— Task directions —
Please retype the rows below, starting with the line that holds "left hip: (834, 400, 0)" and ending with the line that holds "left shoulder: (1039, 204, -2)". Include both of those lines and nothing outside them.

— Data for analysis —
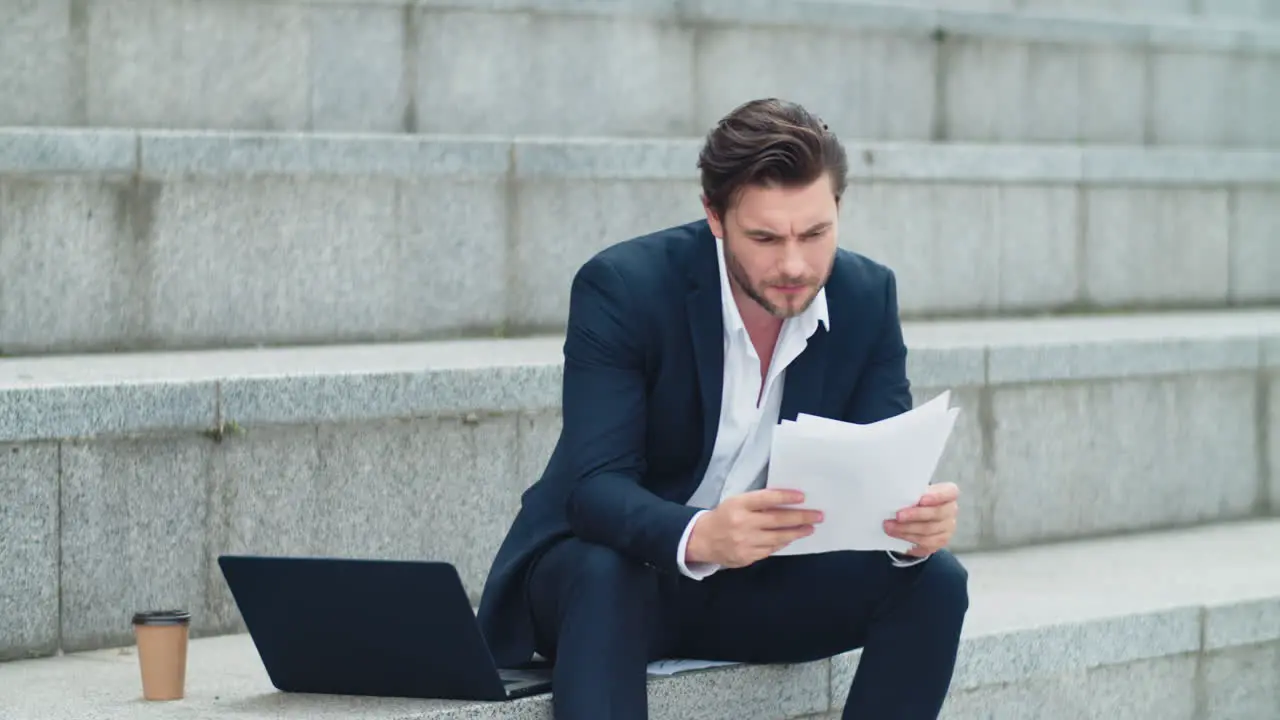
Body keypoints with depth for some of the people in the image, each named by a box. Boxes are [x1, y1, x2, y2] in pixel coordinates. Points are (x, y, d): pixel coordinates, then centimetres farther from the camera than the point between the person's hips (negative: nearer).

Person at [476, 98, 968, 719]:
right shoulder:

...

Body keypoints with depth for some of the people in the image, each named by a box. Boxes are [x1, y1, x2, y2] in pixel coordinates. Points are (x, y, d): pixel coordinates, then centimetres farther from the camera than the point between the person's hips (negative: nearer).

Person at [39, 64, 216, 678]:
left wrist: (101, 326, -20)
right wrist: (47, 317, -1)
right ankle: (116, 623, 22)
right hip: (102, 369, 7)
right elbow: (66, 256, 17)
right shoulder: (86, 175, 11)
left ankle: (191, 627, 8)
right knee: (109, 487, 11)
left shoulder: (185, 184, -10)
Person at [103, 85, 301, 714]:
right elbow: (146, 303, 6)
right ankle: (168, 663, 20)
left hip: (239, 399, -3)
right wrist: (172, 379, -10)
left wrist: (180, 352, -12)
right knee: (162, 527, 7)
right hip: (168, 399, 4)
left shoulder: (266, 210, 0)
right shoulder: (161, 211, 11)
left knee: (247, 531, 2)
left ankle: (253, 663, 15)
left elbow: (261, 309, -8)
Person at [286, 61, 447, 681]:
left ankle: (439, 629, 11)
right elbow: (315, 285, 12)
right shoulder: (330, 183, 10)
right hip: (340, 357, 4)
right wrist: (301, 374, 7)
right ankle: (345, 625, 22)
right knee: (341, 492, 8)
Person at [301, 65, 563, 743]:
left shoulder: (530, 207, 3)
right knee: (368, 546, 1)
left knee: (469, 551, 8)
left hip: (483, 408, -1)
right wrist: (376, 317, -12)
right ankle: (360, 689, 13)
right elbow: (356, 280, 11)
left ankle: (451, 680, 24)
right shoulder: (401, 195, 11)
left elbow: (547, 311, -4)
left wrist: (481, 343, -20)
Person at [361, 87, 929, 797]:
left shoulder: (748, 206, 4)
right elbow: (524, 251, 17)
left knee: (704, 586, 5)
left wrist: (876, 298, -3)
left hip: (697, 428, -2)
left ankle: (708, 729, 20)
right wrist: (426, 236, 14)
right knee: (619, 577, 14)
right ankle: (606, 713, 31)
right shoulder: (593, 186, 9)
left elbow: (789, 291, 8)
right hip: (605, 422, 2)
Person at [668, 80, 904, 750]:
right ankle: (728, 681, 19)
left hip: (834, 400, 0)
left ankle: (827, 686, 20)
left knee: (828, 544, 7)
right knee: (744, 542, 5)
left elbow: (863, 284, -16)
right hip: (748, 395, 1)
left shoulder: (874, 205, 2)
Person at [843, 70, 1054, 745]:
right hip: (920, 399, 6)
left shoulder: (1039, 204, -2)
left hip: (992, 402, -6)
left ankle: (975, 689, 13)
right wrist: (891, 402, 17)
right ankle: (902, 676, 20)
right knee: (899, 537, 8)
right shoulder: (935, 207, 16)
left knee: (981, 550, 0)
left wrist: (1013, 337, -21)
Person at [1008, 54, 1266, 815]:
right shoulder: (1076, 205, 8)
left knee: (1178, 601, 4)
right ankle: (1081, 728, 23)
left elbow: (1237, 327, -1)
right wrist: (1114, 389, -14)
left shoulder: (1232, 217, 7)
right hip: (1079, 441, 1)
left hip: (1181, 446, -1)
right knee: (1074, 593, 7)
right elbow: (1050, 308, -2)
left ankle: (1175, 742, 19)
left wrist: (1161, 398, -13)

==

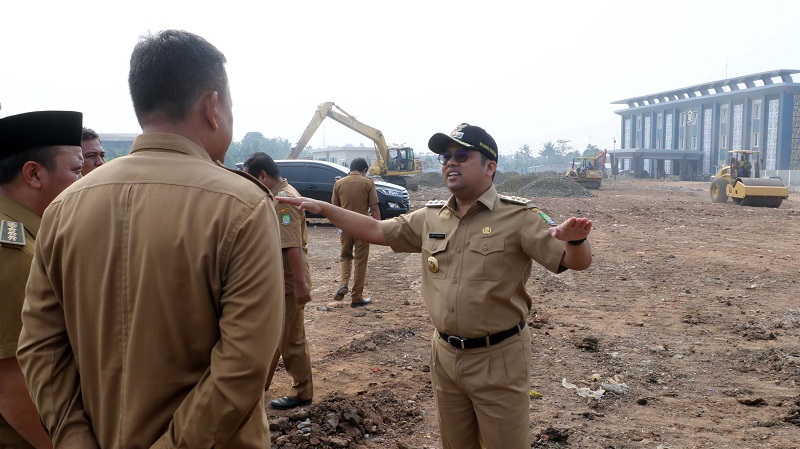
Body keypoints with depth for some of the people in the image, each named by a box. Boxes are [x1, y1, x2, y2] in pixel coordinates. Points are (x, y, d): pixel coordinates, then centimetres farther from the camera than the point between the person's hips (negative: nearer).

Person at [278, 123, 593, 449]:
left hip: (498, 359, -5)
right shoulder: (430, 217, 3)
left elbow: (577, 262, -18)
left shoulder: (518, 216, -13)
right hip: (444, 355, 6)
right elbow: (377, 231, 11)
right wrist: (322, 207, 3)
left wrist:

— Response to the exercise —
left hip: (834, 400, 0)
left ankle: (827, 686, 20)
left knee: (828, 544, 7)
right knee: (744, 542, 5)
left elbow: (863, 284, -16)
right hip: (748, 395, 1)
left shoulder: (874, 205, 2)
Person at [843, 70, 1054, 745]:
right hip: (920, 399, 6)
left shoulder: (1039, 204, -2)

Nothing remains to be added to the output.